The study looked at the relationship between the level of habitual dietary salt intake and the occurrence of stroke and cardiovascular disease by reviewing 13 prospective studies from Britain, Japan, the US, the Netherlands, Finland and China.
It included more than 170,000 participants, followed up for 3.5 to 19 years, who experienced nearly 11,000 vascular events.
The research was carried out jointly by the WHO’s Collaborating Centre for Nutrition at the University of Warwick and University Hospital in Britain and European Society of Hypertension Excellence Centre at Federico II University Medical School in Italy.
The study provides unequivocal evidence of the direct link between high dietary salt intake and increased risk of stroke and cardiovascular disease.
A five gram lower daily salt intake would reduce stroke by 23 percent and total cardiovascular disease by 17 percent, thus averting 1.25 million fatal and non-fatal strokes, and almost three million vascular events worldwide each year.

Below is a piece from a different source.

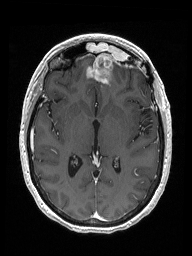
Brain MRI from a brain-tumour surgery series, one axial slice; slice 86 of 192 in the series (ordered by position); T1-weighted post-contrast; 1 mm slice thickness; 192 × 256 image matrix, field of view 187 × 250 mm. Case-level facts recorded for this patient, not image findings: histopathology: Metastastic Carcinoma from Breast primary; tumour location: Right Frontal.
Outlined on this slice (manually delineated by an expert):
- previous resection cavity: box from (x=110, y=74) to (x=111, y=79) px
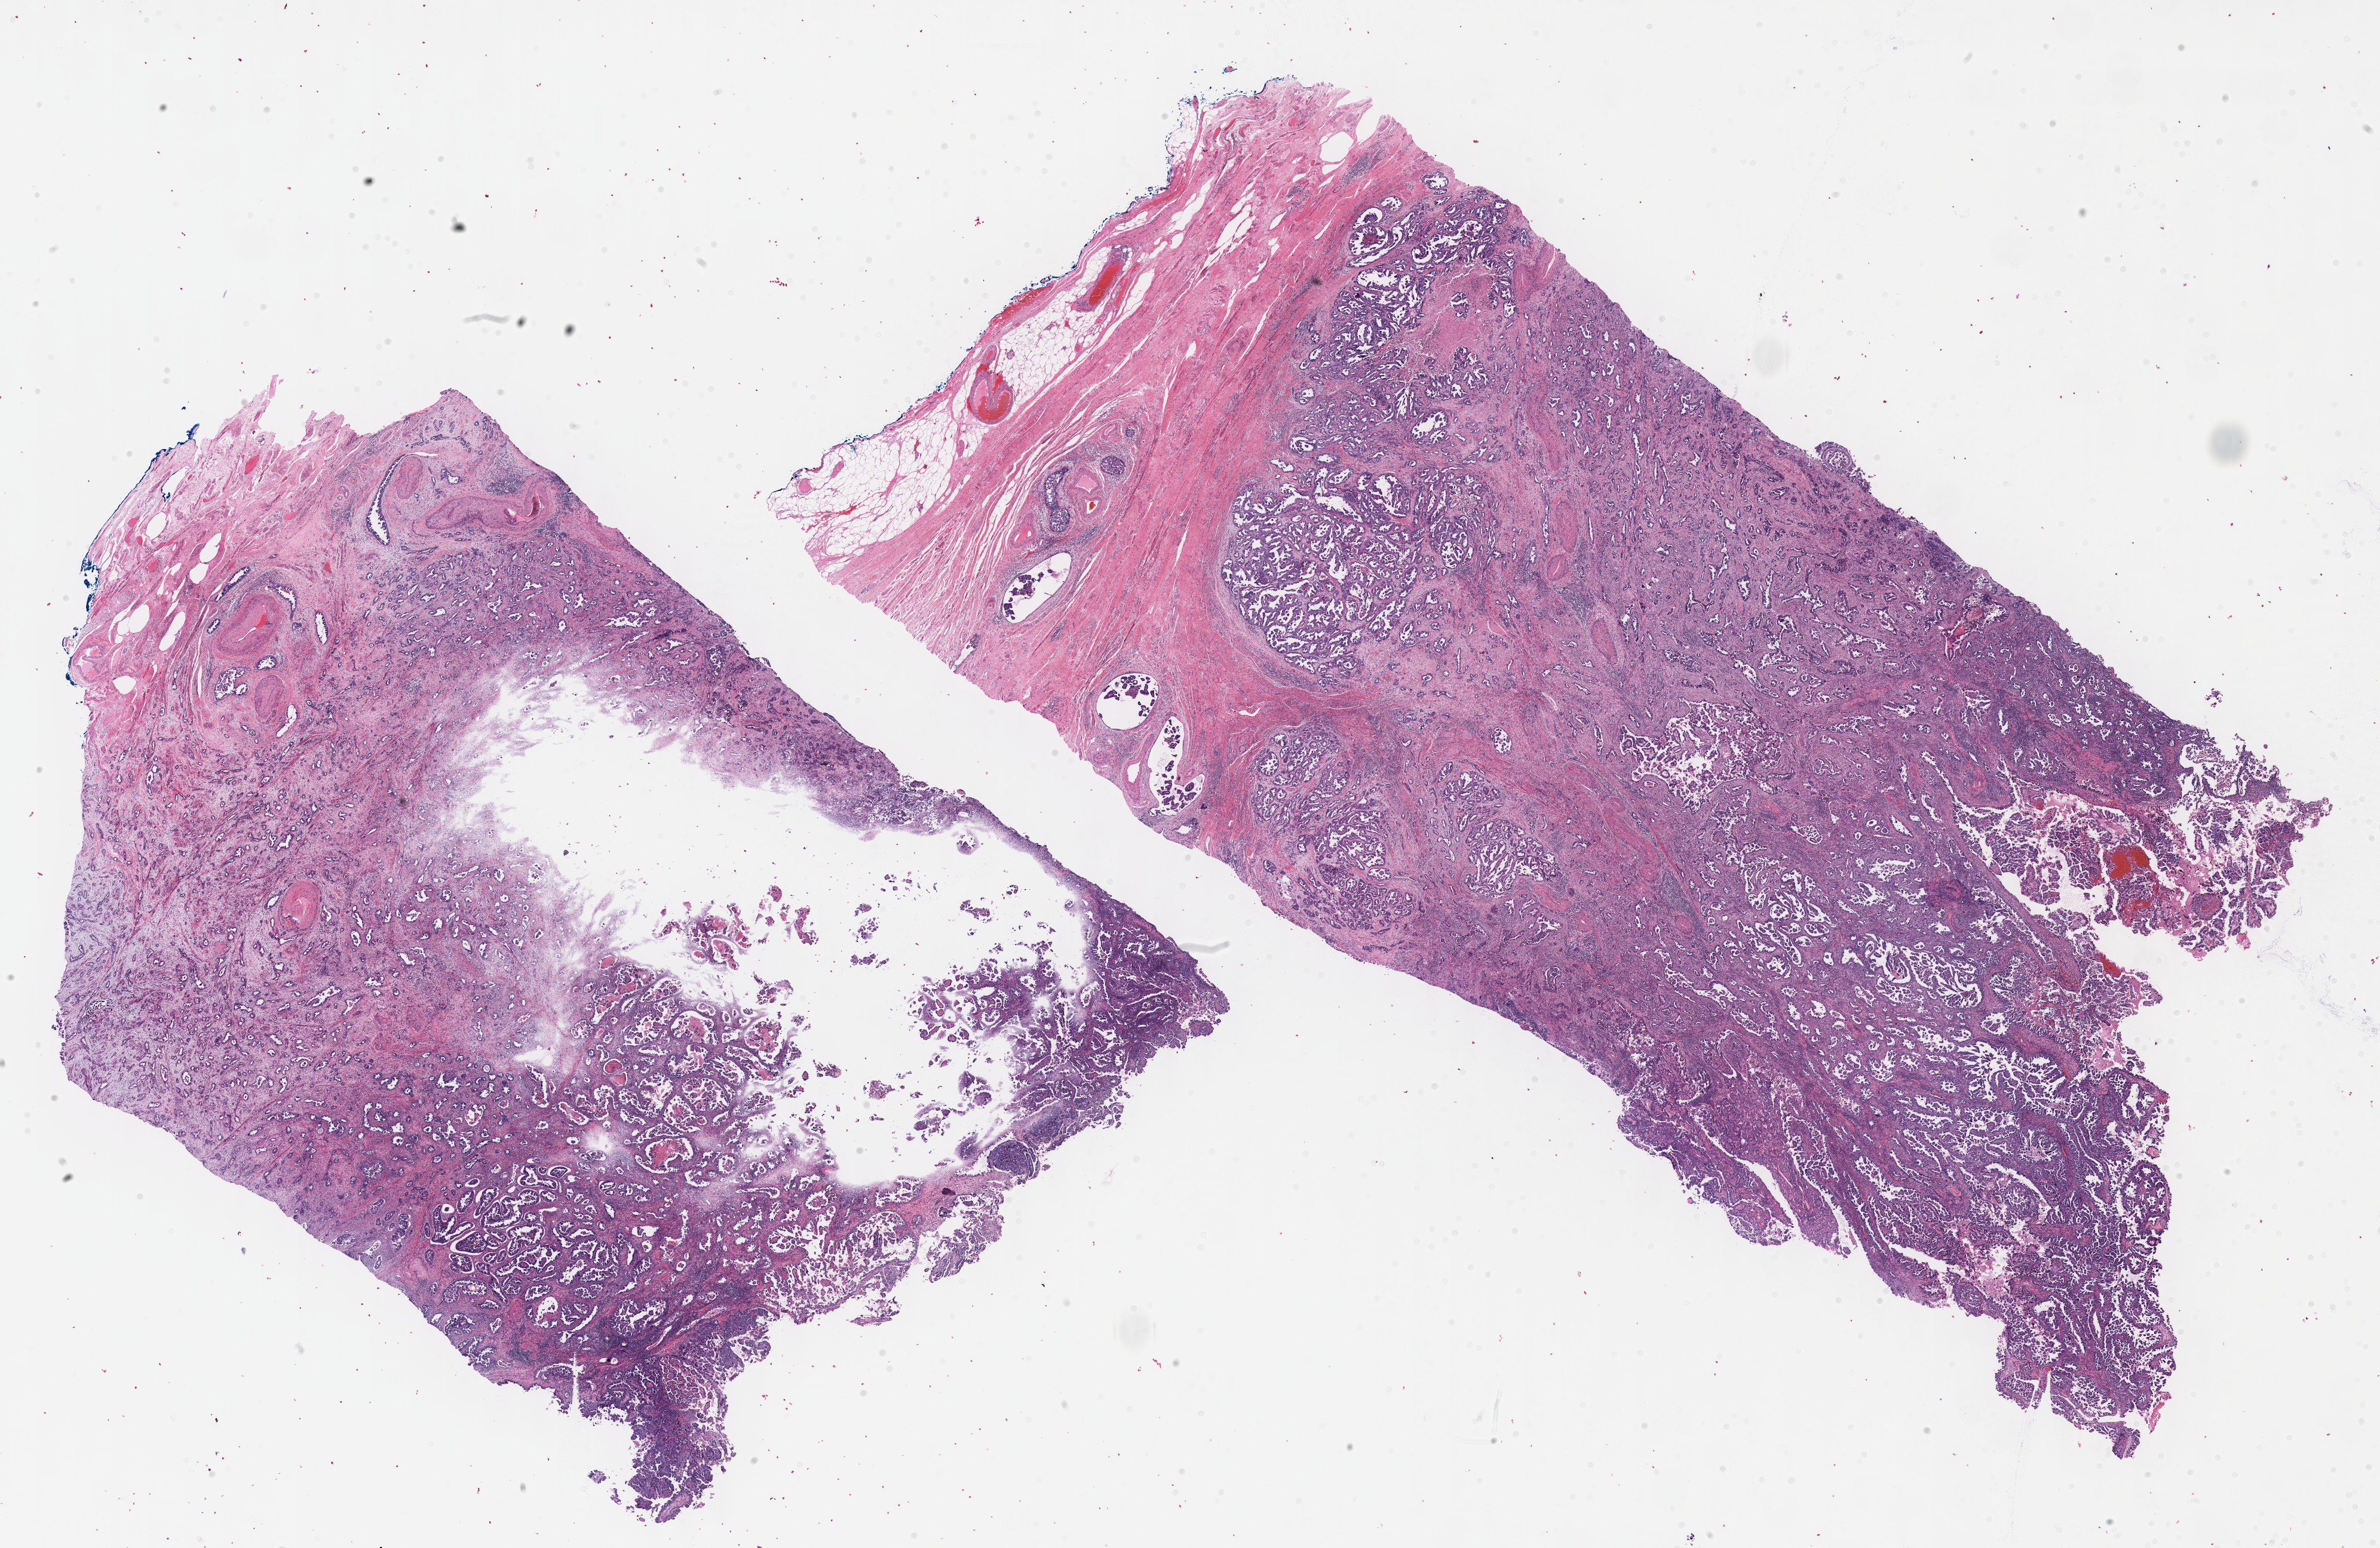
H&E whole-slide image — low-resolution overview of the scanned area, about 32.2 x 20.9 mm, formalin-fixed paraffin-embedded (FFPE) diagnostic section, primary tumour sample from the uterus. Female, age 68 years at initial diagnosis.
Histologic diagnosis: Serous cystadenocarcinoma, NOS (endometrium).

The effect is greater, the larger the difference in salt intake and increases with time, said a WHO release.
Francesco Cappuccio, professor and head of the WHO Centre at Warwick Medical School said: “We have seen reductions in the salt content of several food items, due to the collaboration between governments, public health bodies and sectors of the industry on a voluntary basis.”
“Habitual salt intake in most adult populations around the world exceeds 10 grams per day as against the WHO’s recommended daily intake of no more than five grams,” says Pasquale Strazzullo, professor and study author.
These results were published in the British Medical Journal.